• **DIRECTIONS FOR THIS TASK**: All lines of the records below that contain the word "inputs" must be listed.

*** DATASET EXCERPTS

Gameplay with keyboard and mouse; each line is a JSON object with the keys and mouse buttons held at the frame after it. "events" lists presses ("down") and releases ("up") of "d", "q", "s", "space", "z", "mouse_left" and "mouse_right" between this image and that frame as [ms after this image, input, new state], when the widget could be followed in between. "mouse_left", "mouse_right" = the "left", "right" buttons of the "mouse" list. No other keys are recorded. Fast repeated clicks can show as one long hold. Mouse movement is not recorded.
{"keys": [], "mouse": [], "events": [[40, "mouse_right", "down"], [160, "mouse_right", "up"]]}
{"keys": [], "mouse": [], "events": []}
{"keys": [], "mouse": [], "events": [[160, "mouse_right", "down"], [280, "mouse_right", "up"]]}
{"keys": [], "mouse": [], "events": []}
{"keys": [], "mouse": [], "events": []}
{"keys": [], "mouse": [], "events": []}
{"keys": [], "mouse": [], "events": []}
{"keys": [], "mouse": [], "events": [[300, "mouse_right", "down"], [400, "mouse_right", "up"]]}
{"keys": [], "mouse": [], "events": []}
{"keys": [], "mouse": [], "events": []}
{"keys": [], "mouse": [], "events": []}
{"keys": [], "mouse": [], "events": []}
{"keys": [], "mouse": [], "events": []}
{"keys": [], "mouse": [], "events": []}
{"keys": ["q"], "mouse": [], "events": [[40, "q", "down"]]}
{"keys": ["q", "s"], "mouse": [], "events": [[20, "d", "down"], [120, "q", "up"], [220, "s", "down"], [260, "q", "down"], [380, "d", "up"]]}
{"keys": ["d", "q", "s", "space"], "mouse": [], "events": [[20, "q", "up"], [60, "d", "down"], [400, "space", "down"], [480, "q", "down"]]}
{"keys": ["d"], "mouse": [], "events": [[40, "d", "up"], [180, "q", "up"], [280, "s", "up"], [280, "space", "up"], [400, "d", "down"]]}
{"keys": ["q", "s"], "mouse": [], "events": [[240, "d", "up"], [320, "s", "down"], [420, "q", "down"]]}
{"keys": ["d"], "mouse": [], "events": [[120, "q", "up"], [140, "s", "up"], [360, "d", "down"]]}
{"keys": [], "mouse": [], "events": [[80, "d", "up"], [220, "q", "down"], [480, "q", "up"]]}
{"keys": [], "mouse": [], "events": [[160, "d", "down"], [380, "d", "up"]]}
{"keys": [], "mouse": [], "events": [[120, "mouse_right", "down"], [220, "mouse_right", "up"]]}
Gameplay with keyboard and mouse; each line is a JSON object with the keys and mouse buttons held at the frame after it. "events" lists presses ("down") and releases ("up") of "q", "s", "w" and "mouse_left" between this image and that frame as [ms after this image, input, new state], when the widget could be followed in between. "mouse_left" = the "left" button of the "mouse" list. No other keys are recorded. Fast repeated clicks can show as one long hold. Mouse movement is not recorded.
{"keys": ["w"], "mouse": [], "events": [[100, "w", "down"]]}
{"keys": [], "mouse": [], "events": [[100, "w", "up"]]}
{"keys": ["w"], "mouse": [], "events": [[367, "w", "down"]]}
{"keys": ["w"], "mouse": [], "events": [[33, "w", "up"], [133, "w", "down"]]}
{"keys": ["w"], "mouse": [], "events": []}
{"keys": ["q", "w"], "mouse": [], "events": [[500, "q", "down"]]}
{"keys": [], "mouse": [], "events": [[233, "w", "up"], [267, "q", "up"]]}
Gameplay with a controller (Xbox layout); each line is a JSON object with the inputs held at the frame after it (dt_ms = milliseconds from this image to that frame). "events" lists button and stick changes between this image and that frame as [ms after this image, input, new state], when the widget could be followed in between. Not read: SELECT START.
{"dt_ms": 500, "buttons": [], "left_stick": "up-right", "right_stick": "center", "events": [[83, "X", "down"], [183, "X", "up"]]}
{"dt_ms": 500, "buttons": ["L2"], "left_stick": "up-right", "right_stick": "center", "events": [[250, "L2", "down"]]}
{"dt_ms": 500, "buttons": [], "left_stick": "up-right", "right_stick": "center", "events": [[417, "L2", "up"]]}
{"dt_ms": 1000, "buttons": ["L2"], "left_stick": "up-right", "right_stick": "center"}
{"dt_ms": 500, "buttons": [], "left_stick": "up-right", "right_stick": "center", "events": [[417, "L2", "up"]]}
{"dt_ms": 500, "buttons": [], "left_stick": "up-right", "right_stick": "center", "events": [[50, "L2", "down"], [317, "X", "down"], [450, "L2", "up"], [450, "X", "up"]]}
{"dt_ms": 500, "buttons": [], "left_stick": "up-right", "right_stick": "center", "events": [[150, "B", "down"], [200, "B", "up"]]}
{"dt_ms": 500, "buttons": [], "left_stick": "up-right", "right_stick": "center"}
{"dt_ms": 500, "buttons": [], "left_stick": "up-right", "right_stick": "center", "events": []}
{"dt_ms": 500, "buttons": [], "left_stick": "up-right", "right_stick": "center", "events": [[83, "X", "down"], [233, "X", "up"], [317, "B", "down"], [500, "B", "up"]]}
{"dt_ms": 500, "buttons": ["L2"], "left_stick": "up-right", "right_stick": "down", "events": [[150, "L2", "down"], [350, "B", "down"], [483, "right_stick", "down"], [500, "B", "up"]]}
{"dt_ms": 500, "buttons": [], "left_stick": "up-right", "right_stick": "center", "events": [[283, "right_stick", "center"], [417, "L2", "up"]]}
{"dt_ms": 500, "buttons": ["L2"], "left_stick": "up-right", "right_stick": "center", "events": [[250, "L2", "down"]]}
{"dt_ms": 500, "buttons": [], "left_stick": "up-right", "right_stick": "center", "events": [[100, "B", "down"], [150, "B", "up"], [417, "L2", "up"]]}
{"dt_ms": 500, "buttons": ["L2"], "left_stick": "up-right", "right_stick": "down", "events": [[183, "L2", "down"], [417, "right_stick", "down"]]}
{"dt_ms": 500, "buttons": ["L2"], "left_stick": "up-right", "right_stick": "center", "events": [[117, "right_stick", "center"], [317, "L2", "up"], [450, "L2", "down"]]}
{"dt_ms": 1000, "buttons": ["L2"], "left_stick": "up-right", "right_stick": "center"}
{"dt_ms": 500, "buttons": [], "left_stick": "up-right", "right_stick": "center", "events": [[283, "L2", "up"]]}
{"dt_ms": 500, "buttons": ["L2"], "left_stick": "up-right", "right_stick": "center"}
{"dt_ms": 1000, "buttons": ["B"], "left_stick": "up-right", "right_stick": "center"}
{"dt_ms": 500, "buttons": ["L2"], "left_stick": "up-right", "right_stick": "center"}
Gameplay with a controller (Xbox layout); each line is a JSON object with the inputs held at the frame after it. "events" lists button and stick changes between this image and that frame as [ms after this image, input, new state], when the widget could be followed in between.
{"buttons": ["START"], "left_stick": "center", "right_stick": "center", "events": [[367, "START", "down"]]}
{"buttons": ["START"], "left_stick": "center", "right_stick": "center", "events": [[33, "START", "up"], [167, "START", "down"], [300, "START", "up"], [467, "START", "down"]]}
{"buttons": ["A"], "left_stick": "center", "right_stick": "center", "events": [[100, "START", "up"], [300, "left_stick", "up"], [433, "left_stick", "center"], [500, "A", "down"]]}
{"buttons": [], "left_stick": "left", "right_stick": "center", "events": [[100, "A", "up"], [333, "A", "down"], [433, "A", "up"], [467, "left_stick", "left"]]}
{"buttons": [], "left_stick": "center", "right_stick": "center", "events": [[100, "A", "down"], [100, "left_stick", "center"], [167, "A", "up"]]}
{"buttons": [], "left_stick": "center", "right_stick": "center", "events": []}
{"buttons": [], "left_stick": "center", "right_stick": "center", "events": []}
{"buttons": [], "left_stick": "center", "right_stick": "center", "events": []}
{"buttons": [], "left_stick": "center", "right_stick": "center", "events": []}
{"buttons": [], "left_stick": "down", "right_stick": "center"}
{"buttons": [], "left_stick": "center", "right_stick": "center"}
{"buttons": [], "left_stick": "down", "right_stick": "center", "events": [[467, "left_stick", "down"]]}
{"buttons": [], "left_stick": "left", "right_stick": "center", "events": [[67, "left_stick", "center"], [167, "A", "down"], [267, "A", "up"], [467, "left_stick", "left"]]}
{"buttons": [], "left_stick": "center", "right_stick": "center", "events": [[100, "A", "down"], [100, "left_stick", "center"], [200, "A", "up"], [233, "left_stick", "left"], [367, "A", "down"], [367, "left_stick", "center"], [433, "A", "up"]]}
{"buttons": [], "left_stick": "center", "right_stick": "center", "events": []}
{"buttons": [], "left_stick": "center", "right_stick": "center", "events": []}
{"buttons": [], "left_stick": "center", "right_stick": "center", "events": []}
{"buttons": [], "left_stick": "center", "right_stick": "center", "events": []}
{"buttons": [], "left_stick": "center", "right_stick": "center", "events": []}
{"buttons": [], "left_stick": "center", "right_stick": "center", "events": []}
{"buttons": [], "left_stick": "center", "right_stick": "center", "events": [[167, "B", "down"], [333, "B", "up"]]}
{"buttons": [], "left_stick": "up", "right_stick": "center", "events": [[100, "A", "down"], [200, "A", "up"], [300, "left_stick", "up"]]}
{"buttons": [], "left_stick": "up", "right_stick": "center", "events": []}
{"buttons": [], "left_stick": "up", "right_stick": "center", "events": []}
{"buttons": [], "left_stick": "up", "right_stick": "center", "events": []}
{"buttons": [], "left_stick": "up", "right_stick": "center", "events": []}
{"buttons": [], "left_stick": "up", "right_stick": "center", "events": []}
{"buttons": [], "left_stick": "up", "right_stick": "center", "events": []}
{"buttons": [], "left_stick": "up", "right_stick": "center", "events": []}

******

• **ANSWER TO THE PROBLEM**:
Gameplay with a controller (Xbox layout); each line is a JSON object with the inputs held at the frame after it (dt_ms = milliseconds from this image to that frame). "events" lists button and stick changes between this image and that frame as [ms after this image, input, new state], when the widget could be followed in between. Not read: SELECT START.
Gameplay with a controller (Xbox layout); each line is a JSON object with the inputs held at the frame after it. "events" lists button and stick changes between this image and that frame as [ms after this image, input, new state], when the widget could be followed in between.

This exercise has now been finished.